=== Extract provided ===

MMT Part 2 Joining and wrapping-Project 1 Joining

Exercise 1 Joining straight flush edges

I started with joining paper.

  • Sellotape-Joins neatly, flush, remains flexible
  • Staples- not as neat as tape, joins flush if you are careful with placement, creates a stiff centre that’s not flexible
  • Pins- hard to make flush as the paper moves up and down the pin shaft, sharp ends, no flex over join
  • Toothpicks-paper can be flush but keeps moving, sharp both ends, no flex over join
  • Straight stitches- flush depending on tautness of paper
  • Cross stitches- flush depending on tautness of stitches, neat
Joining straight edges- paper

I then used the same techniques on pieces of a plastic dog food bag. The results were basically the same except for the toothpicks as it was harder to get the plastic to stay flush as it scrunched up.

Paper, plastic and card- flush edges

I moved onto corrugated card

  • Rainbow tape- to make a feature of the join. The stripes of the tape echo the lines of the corrugation. Flush.
  • Wire- card kept tearing when pulling the wire through. Edges stay flush if the tension in the wire is correct.
Balsa wood cross stitch and balsa wood and foam with jute string

Other materials

  • Balsa wood with cross stitches- Holds the edges flush really well and is neat and tidy. Reverse looks neat too. The colour of the thread blends well with the wood- doesn’t stand out but is subtle and adds to the design.
  • Balsa wood and foam- nice contrast of materials, one hard one soft and flexible. The jute string complements the wood. The knots make a feature out of the join. The reverse looks neat and tidy.
  • Clear plastic and patterned tissue paper (no image)- joined with sellotape. The materials are transparent but have different weights and textures. The tape is transparent to complement.

Outcomes- I used a range of different materials for comparison. Most worked well with the joining methods I chose, the exception being the toothpicks. They joined the paper and plastic OK, but the edges were not really flush. Not all methods of joining I noted at the front of my sketchbook would have been suitable for this exercise due to the edges needing to be flush. I liked the results of the contrasting materials together, it adds interest and different textures. Some methods of joining were complementary (the balsa wood with cross stitch) and some were detracting which added further interest (the rainbow tape and corrugated card).

===

Reproduce the stretch of the joining exercise from "Paper, plastic and" through "the corrugation. Flush." word for word. The entries have no role here.

=== Source material ===

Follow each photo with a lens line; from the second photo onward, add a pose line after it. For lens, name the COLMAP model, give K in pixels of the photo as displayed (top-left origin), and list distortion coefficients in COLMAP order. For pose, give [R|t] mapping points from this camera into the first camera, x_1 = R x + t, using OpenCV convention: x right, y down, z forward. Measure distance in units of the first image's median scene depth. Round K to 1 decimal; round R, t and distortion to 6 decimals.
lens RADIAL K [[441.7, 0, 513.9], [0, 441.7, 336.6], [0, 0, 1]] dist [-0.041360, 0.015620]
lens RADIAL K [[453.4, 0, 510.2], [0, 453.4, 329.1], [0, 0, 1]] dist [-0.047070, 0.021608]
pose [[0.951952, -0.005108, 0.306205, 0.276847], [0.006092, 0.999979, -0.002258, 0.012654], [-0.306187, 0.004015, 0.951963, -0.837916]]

===
=== Source material ===

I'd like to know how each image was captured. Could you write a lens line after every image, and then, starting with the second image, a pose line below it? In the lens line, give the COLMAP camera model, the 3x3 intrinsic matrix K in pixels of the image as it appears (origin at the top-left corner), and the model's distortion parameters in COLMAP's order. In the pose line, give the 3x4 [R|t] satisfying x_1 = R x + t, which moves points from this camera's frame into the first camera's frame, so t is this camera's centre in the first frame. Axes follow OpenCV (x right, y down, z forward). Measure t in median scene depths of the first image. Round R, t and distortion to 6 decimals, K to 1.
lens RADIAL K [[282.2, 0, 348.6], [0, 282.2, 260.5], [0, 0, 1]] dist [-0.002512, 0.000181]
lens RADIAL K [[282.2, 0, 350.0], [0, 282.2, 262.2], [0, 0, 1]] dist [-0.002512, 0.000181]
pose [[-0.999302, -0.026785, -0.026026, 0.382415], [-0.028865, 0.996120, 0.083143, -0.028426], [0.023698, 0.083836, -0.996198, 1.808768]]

===
=== Source material ===

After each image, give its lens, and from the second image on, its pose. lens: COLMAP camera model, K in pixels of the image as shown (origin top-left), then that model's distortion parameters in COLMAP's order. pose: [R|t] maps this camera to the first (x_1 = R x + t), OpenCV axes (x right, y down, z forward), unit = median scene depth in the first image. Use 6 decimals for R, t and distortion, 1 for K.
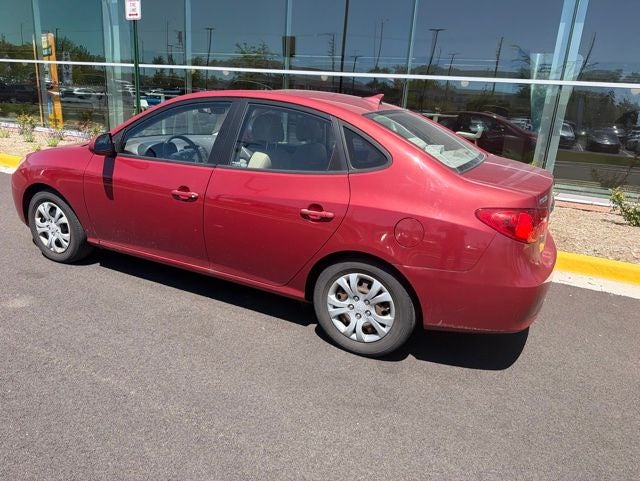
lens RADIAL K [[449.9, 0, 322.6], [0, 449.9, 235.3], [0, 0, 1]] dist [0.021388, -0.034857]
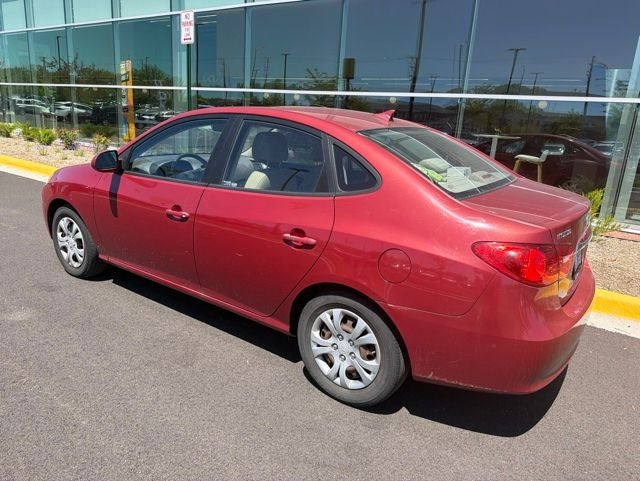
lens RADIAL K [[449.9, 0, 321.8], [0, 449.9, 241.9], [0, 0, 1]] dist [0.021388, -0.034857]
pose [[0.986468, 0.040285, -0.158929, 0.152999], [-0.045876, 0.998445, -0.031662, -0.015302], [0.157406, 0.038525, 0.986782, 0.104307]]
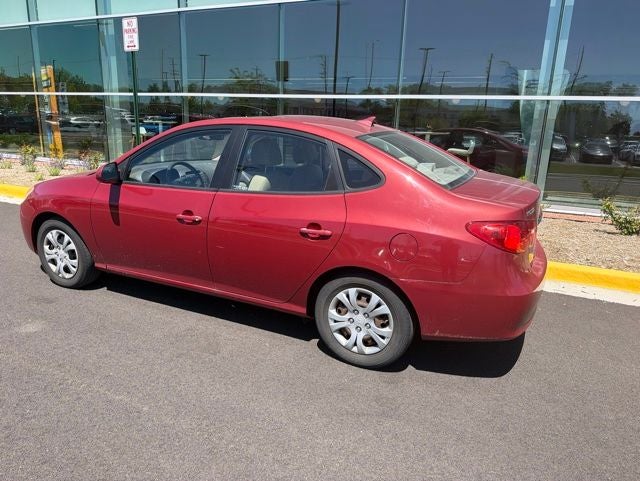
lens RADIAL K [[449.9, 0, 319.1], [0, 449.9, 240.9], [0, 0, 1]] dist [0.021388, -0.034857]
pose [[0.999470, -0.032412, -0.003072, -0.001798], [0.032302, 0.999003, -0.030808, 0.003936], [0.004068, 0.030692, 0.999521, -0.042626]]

===

**Output for this exercise:**
Paper, plastic and card- flush edges

I moved onto corrugated card

  • Rainbow tape- to make a feature of the join. The stripes of the tape echo the lines of the corrugation. Flush.